How we can get to step 3 - a process-oriented AI solution
Let’s just go through each of the fundamental puzzle pieces, and the full picture will form pretty fast.
Threads
We need to be able to create and maintain chat threads automatically. The thread serves as the working memory of the workflow, meaning we don’t need to give everything at once to the AI, it can pick up the pieces as the story progresses. So generally, what we’ll do is trigger thread creation off the first step in the process - some kind of event trigger like an enquiry being received.
Messages
Threads consist of messages, and we need to build automations that create these message records when a user creates a message, when a system does, and when the AI provides a response.
Runs
These are the bits where the AI is processing information, or ‘thinking’. We just need to execute these, really, and at the right points.
Prompts
Now we start taking the steps towards process automation. Because we don’t have people writing into the thread all the time to kick-off AI responses and actions, we want to have a library of the prompts we’ll need throughout the process.
Assistants
The ‘system instructions’ part of a prompt, essentially saved to a clipboard and repeated with each prompt. Think of it each time telling the general AI “When you are responding, you are responding in this capacity”. I like to think of it as telling the actor (the AI model) what role it’s playing in this scene. “Here, you are a diligent case worker who has a great knowledge of banking regulation in Australia. Here’s all the key files that’ll help you sell the role.”
Functions
These are also known as actions - basically structured payloads provided to integrated systems. More simply: connecting to systems. For instance, if I want to get the weather, I need to provide the location and if I want Celsius or Fahrenheit. So I’ll put that in when I ask for the weather, the AI will determine to use the “get_weather” function, parse a json format that has the data I gave it to the weather system, and will get back that it’s 30 degrees Celsius in Sydney.
Process hierarchies
Now we reach peak excitement. We all know business process structures, e.g. with level 1,2,3,4 etc. defining at each level of granularity how a business operates. To automate with a process-oriented AI, we just need to load those up, and link AI agents and prompts to specific steps in the process. There’s a beauty to this, because we can decide where we want to deploy AI and at what level. Maybe I don’t trust it yet - that’s fine, let’s put it at level 7 of a process and only for a few steps. But as that capability grows, as our trust grows, we can expand that out with the same tech.
Process executions
With the processes defined, we now just need to have them run. Based on various triggers, we can have humans and AI agents collaborate through to completion of processes. We have great traceability throughout as well, with every AI action, response and decision captured.
So what?
If we can automate processes, we can very easily determine ROI. Just think:
What’s the FTE commitment to maintain that process end-to-end right now?
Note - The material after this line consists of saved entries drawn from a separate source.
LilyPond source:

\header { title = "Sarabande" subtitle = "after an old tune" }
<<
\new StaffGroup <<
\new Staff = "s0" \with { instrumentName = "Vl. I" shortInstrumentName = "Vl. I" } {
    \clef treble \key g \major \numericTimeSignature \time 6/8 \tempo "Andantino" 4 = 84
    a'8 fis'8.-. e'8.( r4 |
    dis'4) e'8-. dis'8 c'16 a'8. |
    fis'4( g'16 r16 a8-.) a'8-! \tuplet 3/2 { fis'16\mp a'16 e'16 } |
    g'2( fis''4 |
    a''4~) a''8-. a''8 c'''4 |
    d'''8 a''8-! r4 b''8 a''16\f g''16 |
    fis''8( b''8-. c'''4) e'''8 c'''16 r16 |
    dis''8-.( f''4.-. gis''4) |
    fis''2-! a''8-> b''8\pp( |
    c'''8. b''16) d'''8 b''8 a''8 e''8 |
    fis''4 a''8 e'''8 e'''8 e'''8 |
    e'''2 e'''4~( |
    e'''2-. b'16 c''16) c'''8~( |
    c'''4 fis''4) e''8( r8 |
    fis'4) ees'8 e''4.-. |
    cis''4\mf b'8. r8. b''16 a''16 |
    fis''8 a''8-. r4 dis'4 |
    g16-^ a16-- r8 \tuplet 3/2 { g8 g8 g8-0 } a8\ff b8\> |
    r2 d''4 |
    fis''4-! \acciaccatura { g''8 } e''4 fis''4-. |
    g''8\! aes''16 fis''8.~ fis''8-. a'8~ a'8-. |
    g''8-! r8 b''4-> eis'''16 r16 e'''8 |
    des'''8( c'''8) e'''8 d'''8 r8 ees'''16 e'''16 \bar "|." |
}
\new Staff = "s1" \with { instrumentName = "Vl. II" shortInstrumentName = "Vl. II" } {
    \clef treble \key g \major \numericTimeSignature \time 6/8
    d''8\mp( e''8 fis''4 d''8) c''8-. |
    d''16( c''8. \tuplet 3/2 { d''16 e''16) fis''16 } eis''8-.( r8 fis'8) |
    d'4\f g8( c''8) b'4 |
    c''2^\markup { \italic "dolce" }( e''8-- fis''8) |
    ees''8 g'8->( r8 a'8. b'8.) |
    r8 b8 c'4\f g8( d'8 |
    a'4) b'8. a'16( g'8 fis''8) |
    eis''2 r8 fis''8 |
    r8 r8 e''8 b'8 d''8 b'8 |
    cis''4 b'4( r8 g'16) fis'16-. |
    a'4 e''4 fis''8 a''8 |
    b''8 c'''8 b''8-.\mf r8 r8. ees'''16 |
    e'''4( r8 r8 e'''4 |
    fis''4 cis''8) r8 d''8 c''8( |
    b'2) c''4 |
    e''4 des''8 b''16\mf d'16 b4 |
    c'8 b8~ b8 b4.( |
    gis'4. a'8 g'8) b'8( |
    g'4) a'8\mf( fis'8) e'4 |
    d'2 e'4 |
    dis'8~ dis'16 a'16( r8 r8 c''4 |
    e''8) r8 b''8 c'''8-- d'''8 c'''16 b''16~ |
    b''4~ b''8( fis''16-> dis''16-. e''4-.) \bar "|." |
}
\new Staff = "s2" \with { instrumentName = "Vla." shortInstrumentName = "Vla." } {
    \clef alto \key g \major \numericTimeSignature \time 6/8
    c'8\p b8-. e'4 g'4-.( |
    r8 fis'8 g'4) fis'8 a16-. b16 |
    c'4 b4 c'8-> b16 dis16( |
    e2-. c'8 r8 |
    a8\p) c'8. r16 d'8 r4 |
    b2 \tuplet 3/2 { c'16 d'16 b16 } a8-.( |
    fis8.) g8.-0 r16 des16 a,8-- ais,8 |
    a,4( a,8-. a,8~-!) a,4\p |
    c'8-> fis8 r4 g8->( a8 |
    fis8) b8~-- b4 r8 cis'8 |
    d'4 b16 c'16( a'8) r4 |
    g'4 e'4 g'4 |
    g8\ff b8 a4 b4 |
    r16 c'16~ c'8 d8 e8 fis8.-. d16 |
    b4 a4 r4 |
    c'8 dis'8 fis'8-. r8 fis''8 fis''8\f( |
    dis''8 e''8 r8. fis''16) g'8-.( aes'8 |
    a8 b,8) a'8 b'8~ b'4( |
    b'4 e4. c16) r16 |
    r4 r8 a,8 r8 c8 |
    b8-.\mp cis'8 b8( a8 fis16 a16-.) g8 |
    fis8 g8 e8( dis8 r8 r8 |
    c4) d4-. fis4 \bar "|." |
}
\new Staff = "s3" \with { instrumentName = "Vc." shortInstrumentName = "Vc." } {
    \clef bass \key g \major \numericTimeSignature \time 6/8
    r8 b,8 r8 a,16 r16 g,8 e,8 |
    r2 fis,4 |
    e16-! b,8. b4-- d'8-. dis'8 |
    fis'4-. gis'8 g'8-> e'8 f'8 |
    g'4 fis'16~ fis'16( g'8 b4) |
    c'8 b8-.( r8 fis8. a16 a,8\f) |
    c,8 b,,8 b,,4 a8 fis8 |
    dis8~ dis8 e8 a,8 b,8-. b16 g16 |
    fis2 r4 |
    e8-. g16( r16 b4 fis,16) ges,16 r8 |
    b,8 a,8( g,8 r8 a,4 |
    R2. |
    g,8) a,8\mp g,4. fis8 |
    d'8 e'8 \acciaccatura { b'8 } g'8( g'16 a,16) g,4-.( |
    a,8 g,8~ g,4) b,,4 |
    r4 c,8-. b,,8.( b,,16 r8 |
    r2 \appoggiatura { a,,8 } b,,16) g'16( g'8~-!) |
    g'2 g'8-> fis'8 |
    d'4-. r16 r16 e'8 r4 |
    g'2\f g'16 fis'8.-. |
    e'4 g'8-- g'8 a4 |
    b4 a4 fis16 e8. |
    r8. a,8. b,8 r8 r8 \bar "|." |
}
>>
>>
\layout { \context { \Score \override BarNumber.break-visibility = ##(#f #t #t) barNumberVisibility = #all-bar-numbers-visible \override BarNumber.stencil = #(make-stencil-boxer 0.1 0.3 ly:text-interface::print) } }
What elements can we automate using a combination of AI and traditional means?
What are the costs to implement and maintain this?
This equation is quite simple for most businesses, because:
To be blunt, people work in the places we haven’t been able to automate. As such, a significant portion of employees within any organisation will be maintaining core processes.
We can automate a larger chunk of business processes than we could at any point in history, and by a significant leap.
The costs scale as the automation does, but with significantly lower prices than humans and a competitive market driving model prices down, this is not complicated.
Lastly, one point I’d like to add is that, unlike previous AI solutions, a process-oriented solution doesn’t rely on user adoption. It drives the process, and team members respond.